At last I must have slept, for a bell rang, and there I was still in the closet, and she was ansering it.
“Arrested?” she said. “Well, I should think he’d better be, if what you say about clothing is true.... Well, then—what’s he arrested for?... Oh, kidnaping! Well, if I’m any judge, they ought to arrest the Archibald girl for kidnaping him. No, don’t bother me with it tonight. I’ll try to read myself to sleep.”
So this was Marriage! Did she flee to her unjustly acused husband’s side and comfort him? Not she. She went to bed.
At daylight, being about smotherd, I opened the closet door and drew a breath of fresh air. Also I looked at her, and she was asleep, with her hair in patent wavers. Ye gods!
The wife of Reginald Beecher thus to distort her looks at night! I could not bare it.
I averted my eyes, and on my tiptoes made for the Window.
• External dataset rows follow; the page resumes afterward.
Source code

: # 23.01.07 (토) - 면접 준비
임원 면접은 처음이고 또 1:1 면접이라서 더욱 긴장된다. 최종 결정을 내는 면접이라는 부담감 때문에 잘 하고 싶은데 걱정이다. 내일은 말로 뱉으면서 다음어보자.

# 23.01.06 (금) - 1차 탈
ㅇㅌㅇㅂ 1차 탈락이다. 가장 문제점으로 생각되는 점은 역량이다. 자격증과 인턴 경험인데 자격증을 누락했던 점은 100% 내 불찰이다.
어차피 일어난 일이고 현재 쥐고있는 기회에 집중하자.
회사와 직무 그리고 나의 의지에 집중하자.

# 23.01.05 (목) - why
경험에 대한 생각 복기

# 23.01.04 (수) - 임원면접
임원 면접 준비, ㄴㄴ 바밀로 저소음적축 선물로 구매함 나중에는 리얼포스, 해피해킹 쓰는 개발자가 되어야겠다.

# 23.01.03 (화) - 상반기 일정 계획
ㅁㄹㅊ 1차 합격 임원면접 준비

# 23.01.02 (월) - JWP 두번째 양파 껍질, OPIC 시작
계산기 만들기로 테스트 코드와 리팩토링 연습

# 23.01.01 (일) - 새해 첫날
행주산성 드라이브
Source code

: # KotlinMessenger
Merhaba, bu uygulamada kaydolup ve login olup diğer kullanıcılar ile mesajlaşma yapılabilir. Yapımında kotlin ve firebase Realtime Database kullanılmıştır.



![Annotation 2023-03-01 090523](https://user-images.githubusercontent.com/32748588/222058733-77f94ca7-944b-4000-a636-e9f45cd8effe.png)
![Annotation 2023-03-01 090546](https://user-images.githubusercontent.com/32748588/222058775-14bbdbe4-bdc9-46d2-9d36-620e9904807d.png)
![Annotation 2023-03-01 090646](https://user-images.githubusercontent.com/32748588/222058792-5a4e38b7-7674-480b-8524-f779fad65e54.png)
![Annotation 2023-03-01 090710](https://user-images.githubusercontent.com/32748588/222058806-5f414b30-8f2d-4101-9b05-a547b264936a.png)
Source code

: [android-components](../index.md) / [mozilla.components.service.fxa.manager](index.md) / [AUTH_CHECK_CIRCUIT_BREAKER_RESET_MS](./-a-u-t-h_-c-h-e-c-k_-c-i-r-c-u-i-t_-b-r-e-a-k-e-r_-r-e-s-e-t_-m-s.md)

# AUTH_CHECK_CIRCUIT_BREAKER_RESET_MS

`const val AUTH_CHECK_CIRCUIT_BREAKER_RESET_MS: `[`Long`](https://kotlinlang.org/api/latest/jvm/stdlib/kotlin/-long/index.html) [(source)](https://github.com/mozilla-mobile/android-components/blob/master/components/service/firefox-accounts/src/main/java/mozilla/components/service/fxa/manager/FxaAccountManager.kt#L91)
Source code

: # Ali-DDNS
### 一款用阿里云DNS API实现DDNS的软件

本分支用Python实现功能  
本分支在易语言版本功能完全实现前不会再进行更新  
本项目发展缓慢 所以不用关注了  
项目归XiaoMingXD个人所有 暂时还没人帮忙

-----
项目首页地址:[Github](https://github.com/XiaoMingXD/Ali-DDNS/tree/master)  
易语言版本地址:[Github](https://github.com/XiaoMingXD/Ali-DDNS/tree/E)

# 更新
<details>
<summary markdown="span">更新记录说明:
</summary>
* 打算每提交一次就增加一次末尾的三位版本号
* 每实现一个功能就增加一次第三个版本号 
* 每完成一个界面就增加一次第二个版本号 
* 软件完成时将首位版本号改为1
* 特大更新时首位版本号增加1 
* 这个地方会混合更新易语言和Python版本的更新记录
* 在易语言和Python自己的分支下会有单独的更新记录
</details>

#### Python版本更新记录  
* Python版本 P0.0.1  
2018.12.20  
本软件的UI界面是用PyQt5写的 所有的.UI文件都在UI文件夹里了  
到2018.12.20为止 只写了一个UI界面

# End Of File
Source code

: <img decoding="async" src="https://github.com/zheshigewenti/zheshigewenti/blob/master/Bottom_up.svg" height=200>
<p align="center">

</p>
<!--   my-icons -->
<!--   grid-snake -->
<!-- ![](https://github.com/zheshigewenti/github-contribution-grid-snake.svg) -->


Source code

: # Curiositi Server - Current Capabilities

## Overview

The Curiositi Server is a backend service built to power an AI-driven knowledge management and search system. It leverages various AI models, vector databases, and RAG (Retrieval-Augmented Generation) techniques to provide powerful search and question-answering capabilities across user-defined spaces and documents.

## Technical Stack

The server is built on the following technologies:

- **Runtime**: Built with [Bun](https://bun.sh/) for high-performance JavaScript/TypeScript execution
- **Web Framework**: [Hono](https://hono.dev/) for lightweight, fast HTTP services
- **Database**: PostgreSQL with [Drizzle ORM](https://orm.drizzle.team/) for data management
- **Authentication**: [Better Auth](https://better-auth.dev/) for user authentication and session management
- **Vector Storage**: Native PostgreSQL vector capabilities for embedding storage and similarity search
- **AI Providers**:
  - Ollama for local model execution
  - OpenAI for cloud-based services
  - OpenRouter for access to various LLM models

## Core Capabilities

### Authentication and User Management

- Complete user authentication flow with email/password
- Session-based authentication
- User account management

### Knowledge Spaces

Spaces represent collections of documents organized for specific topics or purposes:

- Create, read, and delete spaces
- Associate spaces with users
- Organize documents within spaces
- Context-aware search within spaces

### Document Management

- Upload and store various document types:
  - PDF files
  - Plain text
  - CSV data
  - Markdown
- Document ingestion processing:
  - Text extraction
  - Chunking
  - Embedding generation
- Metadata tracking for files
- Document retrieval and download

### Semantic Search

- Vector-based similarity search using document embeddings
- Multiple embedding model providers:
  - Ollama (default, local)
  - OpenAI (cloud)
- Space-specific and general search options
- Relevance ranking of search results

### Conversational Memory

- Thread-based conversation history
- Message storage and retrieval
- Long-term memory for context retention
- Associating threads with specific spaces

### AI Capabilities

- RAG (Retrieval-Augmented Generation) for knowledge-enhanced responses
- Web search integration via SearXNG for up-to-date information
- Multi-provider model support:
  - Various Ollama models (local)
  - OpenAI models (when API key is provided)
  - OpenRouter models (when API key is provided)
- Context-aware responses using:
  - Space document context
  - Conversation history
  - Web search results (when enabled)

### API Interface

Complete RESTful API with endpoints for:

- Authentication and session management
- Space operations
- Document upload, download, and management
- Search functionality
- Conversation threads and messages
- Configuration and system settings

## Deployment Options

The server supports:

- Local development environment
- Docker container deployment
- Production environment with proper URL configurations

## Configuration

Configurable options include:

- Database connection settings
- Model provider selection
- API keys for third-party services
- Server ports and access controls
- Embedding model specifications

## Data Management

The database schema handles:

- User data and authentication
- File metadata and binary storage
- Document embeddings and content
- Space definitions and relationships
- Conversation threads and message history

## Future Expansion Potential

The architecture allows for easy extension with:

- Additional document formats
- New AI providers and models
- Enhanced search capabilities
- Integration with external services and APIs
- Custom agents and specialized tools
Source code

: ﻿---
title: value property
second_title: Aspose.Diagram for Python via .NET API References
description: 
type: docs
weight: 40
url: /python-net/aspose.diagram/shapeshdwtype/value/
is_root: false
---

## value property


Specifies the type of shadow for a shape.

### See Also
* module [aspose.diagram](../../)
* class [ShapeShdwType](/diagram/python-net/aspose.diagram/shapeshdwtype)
My sufferings were over. In a short time I had slid down and was making my way through the dewey morn toward my home. Before the sun was up, or more than starting, I had climbed to my casement by means of a wire trellis, and put on my robe de nuit. But before I settled to sleep I went to the pantrey and there satisfied the pangs of nothing since Breakfast the day before. All the lights seemed to be on, on the lower floor, which I considered wastful of Tanney, the butler. But being sleepy, gave it no further thought. And so to bed, as the great English dairy-keeper, Pepys, had said in his dairy.
It seemed but a few moments later that I heard a scream, and opening my eyes, saw Leila in the doorway. She screamed again, and mother came and stood beside her. Although very drowsy, I saw that they still wore their dinner clothes.
They stared as if transfixed, and then mother gave a low moan, and said to Sis:
“That unfortunate man has been in Jail all night.”